We can see that around `n_param=370`

is the best parameter for our training dataset.
Let’s use this parameter on the test dataset and see how it does.

*MA vs. long SPY returns*

As we can see, the MA strategy does worse than being long SPY. It also looks like there is more variance in returns. This probably has to do with the fact that our test data is from 2013-2020, which was a bull market. Thus, our MA strategy is mostly long and doesn’t differentiate itself from the baseline strategy very much.

##Exponential Moving Average The idea behind EMA is that more recent data has a higher weight than old data. EMA takes a smoothing parameter $\alpha$ The formula for the EMA of a time series with prices $(p_1,p_2,…)$ is:

$$ EMA_t = \alpha * p_t + (1 - \alpha) * EMA_{t-1} $$ for $t > 1$. Also, $$ EMA_1 = p_1. $$ Expanding this equation, we get $$ \begin{eqnarray} EMA_t &=&\alpha *[p_t + (1 - \alpha) *p_{t-1} + (1 - \alpha)^2 *p_{t-2} +…]\\ &=&\alpha *\sum_i (1 - \alpha)^i *p_{t-i}. \end{eqnarray} $$ Therefore, we can see that points further back in time are weighted less.
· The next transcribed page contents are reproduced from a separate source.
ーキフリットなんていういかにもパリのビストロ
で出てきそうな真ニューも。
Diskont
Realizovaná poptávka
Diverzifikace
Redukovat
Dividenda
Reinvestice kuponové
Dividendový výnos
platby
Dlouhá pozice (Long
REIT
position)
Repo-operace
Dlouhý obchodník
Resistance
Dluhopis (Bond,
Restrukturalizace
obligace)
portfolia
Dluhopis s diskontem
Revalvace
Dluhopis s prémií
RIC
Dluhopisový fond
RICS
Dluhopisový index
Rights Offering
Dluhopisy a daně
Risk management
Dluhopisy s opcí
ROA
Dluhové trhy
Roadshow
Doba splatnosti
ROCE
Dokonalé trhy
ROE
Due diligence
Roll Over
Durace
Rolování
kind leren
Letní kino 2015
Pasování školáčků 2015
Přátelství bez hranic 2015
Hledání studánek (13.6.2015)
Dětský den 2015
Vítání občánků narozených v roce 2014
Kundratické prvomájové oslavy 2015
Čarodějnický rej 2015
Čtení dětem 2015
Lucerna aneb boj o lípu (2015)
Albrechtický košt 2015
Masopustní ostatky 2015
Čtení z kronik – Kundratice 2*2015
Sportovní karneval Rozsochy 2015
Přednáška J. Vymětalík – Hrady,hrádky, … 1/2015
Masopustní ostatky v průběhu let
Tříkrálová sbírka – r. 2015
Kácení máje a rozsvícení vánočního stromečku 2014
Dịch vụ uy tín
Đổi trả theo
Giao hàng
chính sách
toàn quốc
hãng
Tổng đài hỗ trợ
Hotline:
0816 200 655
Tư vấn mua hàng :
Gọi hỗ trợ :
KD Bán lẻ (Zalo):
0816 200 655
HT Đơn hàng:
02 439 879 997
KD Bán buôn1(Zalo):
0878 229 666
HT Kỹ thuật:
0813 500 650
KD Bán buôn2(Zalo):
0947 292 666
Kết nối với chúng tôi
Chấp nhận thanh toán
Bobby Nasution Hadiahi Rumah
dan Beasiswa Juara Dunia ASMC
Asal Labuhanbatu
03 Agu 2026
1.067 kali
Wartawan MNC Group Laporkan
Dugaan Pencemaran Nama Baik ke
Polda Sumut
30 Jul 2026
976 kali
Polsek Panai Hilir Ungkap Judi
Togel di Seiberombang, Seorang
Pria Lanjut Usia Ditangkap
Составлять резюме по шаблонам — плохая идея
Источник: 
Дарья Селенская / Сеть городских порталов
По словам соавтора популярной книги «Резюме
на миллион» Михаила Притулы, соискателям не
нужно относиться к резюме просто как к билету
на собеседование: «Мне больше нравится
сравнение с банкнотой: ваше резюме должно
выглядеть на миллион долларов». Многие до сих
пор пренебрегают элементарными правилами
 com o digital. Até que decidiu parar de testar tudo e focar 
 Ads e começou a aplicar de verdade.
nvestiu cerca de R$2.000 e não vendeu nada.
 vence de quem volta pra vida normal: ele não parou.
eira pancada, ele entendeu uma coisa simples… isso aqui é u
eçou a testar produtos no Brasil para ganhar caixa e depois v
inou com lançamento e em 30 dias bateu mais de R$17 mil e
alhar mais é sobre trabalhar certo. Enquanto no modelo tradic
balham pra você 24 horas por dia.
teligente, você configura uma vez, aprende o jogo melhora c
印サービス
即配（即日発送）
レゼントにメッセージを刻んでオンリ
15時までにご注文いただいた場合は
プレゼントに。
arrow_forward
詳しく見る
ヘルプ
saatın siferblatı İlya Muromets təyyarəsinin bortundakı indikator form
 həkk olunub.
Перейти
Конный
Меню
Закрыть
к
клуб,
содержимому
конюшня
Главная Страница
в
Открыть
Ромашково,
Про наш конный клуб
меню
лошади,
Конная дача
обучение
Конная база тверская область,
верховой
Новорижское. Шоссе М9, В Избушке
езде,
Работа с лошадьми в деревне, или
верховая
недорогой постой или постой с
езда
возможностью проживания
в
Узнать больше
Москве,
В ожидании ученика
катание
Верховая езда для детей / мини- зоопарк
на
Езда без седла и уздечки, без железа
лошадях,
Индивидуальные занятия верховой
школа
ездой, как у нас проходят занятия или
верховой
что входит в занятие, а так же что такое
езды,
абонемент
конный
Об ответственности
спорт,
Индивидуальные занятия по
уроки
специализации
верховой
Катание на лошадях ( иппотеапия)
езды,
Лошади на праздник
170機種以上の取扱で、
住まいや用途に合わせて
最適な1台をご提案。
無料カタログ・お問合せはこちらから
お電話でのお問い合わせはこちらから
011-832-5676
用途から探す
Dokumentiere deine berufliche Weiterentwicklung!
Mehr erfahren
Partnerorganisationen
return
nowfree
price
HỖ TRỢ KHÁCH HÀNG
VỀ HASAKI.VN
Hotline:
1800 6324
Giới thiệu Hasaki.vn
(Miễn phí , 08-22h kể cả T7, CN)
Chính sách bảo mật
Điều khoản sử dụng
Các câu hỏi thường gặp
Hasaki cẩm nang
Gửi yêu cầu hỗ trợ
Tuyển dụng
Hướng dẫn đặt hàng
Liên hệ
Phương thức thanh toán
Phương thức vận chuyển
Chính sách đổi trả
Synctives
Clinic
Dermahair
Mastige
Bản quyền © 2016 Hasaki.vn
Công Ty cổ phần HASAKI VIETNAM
Here is the code to generate the EMA from our data:

```
ema = [dataset['Open'].iloc[0]]
for i in range(1, len(dataset)):
mult = 2 / (n_param + 1)
prev_ema = ema[i - 1]
ema.append(mult * (dataset['Open'].iloc[i] - prev_ema) + prev_ema)
dataset['EMA'] = np.array(ema)
dataset['EMA'] = dataset['EMA'].dropna()
```

Let’s compare the EMA to the simple MA.

```
fig = plt.gcf()
fig.set_size_inches(10, 5)
r = range(0, 400)
plt.plot(dataset['Datetime'].iloc[r], dataset['MA'].iloc[r], label='MA')
plt.plot(dataset['Datetime'].iloc[r], dataset['EMA'].iloc[r], label='EMA')
plt.plot(dataset['Datetime'].iloc[r], dataset['Open'].iloc[r], label='Open Price')
plt.title('SPY Open Prices')
plt.xlabel('Time')
plt.ylabel('Price')
plt.legend()
plt.grid()
plt.show()
```

*EMA and MA (n=30) for subset of SPY data*

Conducting the same analysis as the simple MA, we see that we maximize return on the training dataset when `n_param=370`

. Similar to the MA, however, when we run the mean reversion strategy on the test dataset, it performs slightly worse than simply being long SPY.

## Conclusion

We can see that trading using this methods does not yield any edge. This is expected however, as these models are very simple and don’t take into account any information besides the price of SPY. I hope that the analysis is interesting and that this post clearly shows how to build and test simple models.